* Reading text *
# Wooden Eggs



## Marshmallowknee (Jun 17, 2011)

Let's talk about wooden eggs. The common agreement seems to be that mom and dad will sit on the eggs for some time before eventually giving up. But here is a case where mom and dad have been sitting on these wooden eggs for well over a month, and have barely shown a hint of intention with regards to moving on. So what now ? How long shall we wait ? And here's another question. Assuming that they do eventually move on, is there a procedure to follow with regards to removing the wooden eggs, an ideal time or method ? We wish to handle the situation in such a way as to minimize any possible trauma, but are also worried for the parents' health now, as this is fast becoming an incubating marathon. Any help or advice is much appreciated.


----------



## TAWhatley (Mar 6, 2001)

The typical incubation time for pigeon eggs is around 19 days. If the birds have been sitting for a month, that's quite a bit longer than one would expect. As long as the "parents" are taking turns sitting on the eggs so that they are getting adequate food and water during their respective breaks from sitting I wouldn't worry too much. At this point, however, you can just gently remove the eggs. They will be a little upset for a short time but will quickly get back to the business of laying more eggs to incubate.

Terry


----------



## Jay3 (May 4, 2008)

Unless you are trying to get babies from these birds, then why would you want to remove them? They seem happy with how things are going. The fake eggs are to stop them from laying more eggs. As long as they are on them, they aren't laying. Isn't that what you wanted? To remove them, it will just make them lay again. I would leave them alone. Remove them when they are no longer sitting on them, or when they have layed more eggs. Just check to be sure that they have not layed 2 more eggs beside the fake ones. That does happen, as we have a couple of oops babies to prove it. LOL.


----------



## Marshmallowknee (Jun 17, 2011)

Thank you both for your kind advice, TAWhatley and Jay3 ! 

I understand your point of view, Jay3. However we'd prefer to see our couple following a more natural cycle, which typically includes a post-egg honeymooning period, short as it may be, before they lay more eggs. Indeed, birth control is the purpose of these wooden eggs, but the mother is so dedicated that she barely ever goes out when there are eggs around, which doesn't seem like the healthiest thing. Mom and dad do have a shift rotation, adequate diet and water intake is not a current concern, but mom didn't go out flying for over two weeks until a few days ago, where to our relief, she finally joined her man in a quick flying game.

Update: the seem to be letting go of the dummy eggs now, and have moved on to auditioning various pieces of real estate around the room ! We'll give it another day, then will likely remove the wooden eggs (they seem to be concentrating on a different nesting spot now.


----------



## Jay3 (May 4, 2008)

Well, do what you feel is right for them. Let us know how they do, and enjoy them.


----------

* Supplied material *
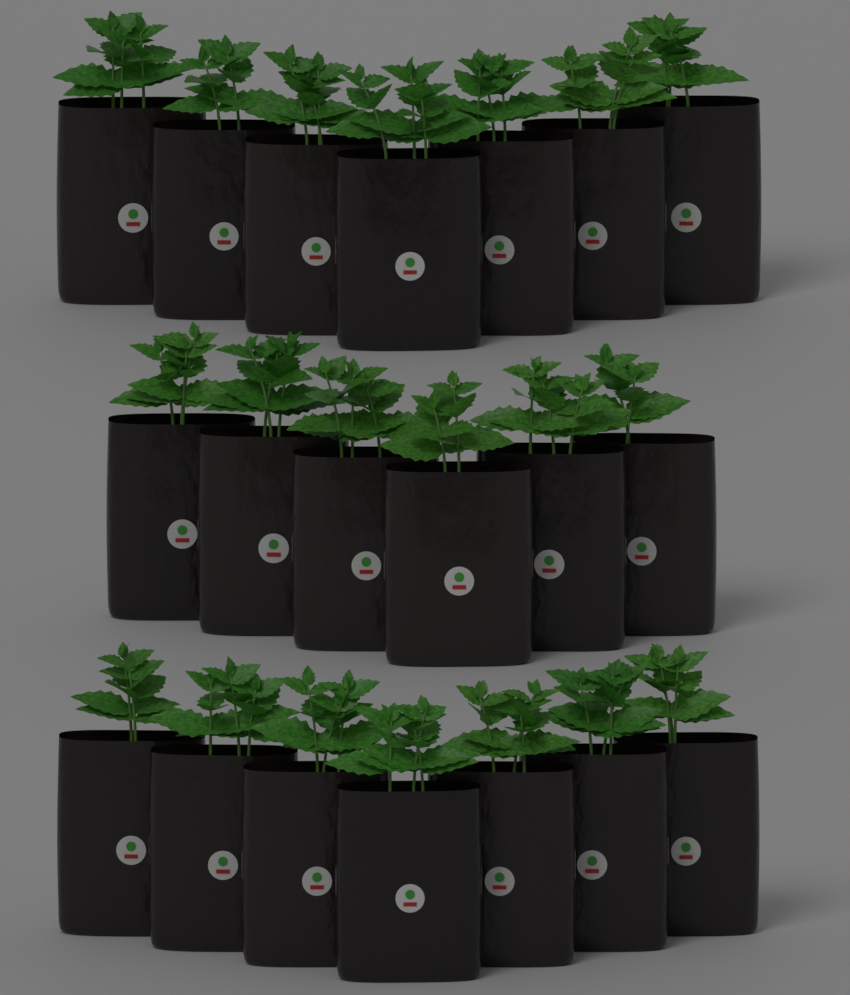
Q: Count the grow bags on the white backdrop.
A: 20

* Set task *
In the forum thread about wooden eggs, what is the typical incubation time given for pigeon eggs?

* Answer to the task *
Around 19 days.